A l’époque de Tron, on ne savait pas trop où on allait. J’ai démarré dans le cinéma d’animation en faisant de la stop motion. Le graal des animateurs était d’arriver à un résultat qui soit le plus réaliste possible. Le potentiel de l’image de synthèse était donc super excitant. Le problème est que Tron était trop avant-gardiste, jusqu’à envisager inconsciemment l’importance du jeu vidéo sur la société actuelle. On a vu trop grand, y compris dans ce qu’on attendait des capacités des ordinateurs. Mais pas dans la certitude que la technologie allait révolutionner la manière de raconter des histoires au cinéma. Quant à la définition de public, c’est juste une question de perception : si nos films, ceux de Pixar ou de Dreamworks sont considérés comme « familiaux », c’est à cause de la préconception des spectateurs occidentaux autour du dessin animé, catégorisé essentiellement comme un divertissement pour enfants. Ca vient peut-être du fait que Disney, pionnier dans le long métrage d’animation, a connu ses premiers succès en adaptant des contes de fées où parce que la télévision a très rapidement parqué le cinéma dans ses cases de programmes pour enfants… C’est quelque chose qui change peu à peu, que ce soit avec la popularité croissante de la japanimation en dehors de l’Asie ou de films d’animation qui revendiquent de pouvoir parler aussi aux adultes comme Les triplettes de Belleville ou Persepolis. Personnellement j’ai toujours perçu les dessins animés comme un genre de cinéma défiant les lois physiques et intellectuelles auxquelles nous sommes soumis dans la réalité. Et ça parle autant aux enfants qu’aux grandes personnes. Tant qu’on fait un film où les spectateurs croient aux problématiques des personnages tout en proposant une forme graphique qui amuse, il peut s’adresser à tous les publics.

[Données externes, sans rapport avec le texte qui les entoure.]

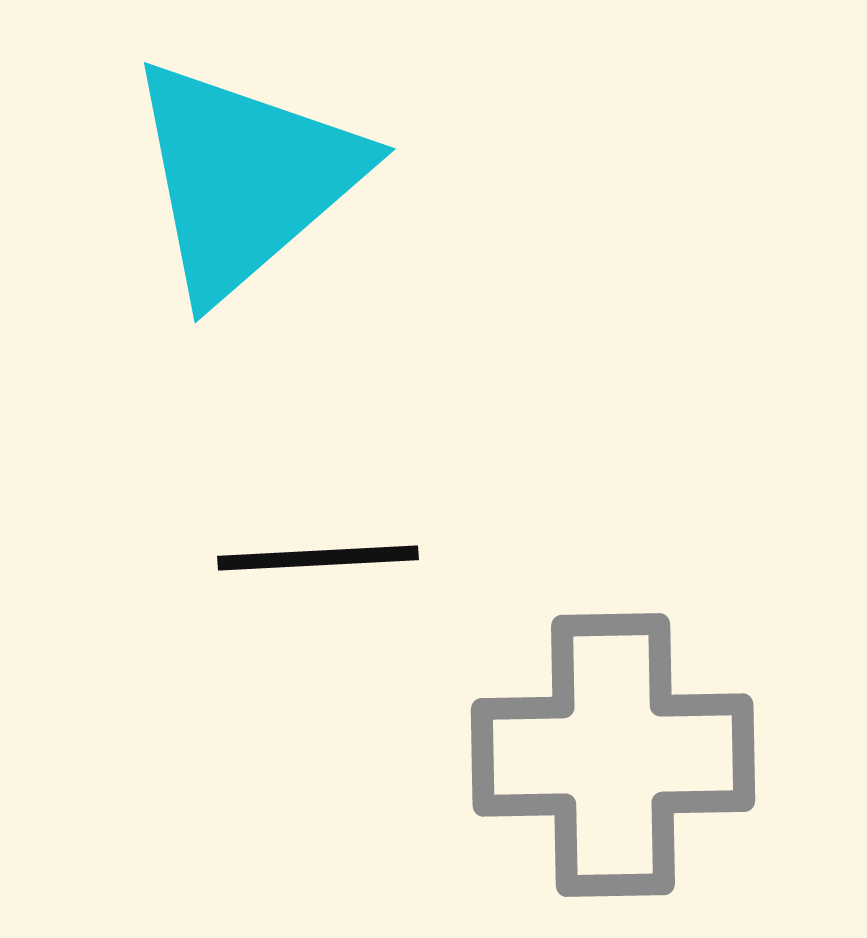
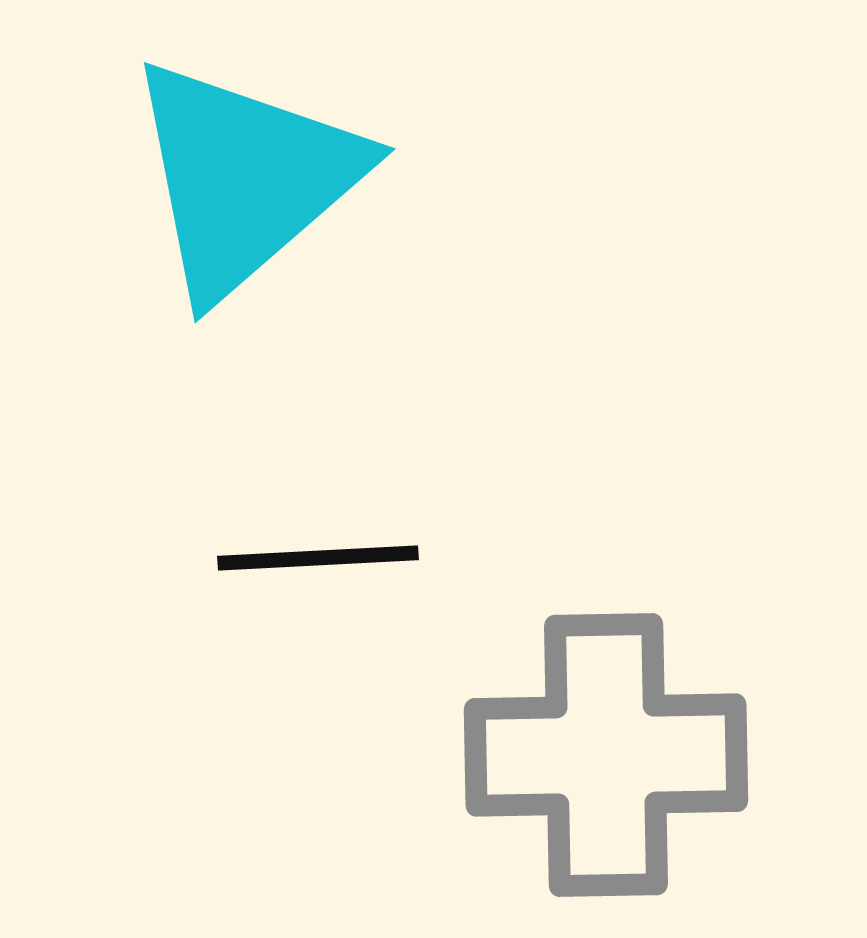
gray cross: moved 7 px left
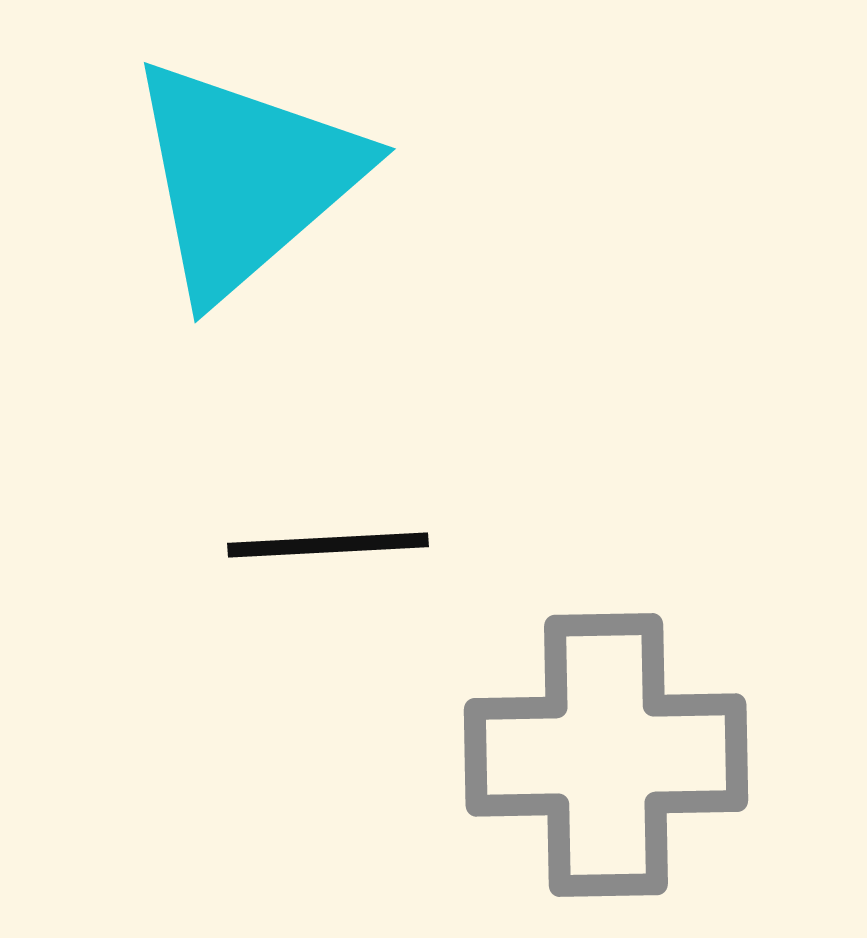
black line: moved 10 px right, 13 px up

Vous y ajoutez une forme de suspense : dans Horton comme dans L’âge de glace ou Robots, il y a une course contre la montre ; vos personnages font toujours face à une échéance proche menaçant de changer leur monde à jamais.
Ca doit être une influence inconsciente de la pression qu’on a désormais sur les épaules pour terminer nos films à temps dans les délais. C’est dingue comme on a un temps incroyable pour inventer une histoire mais dès qu’on entre en production, c’est comme si on se retrouvait devant une dalle de béton à prise rapide, il faut avoir fini avant qu’il durcisse. Il y a un vrai paradoxe dans les films d’animation commandés par les studios aujourd’hui : en apparence on a l’impression que tout est calculé, prévu à l’avance, alors qu’en fait on a si peu de temps pour la réalisation pure, que c’est probablement le genre de cinéma où on improvise le plus. Jusqu’à présent on a la chance que ça ne se voit pas trop dans le résultat final ! (rires)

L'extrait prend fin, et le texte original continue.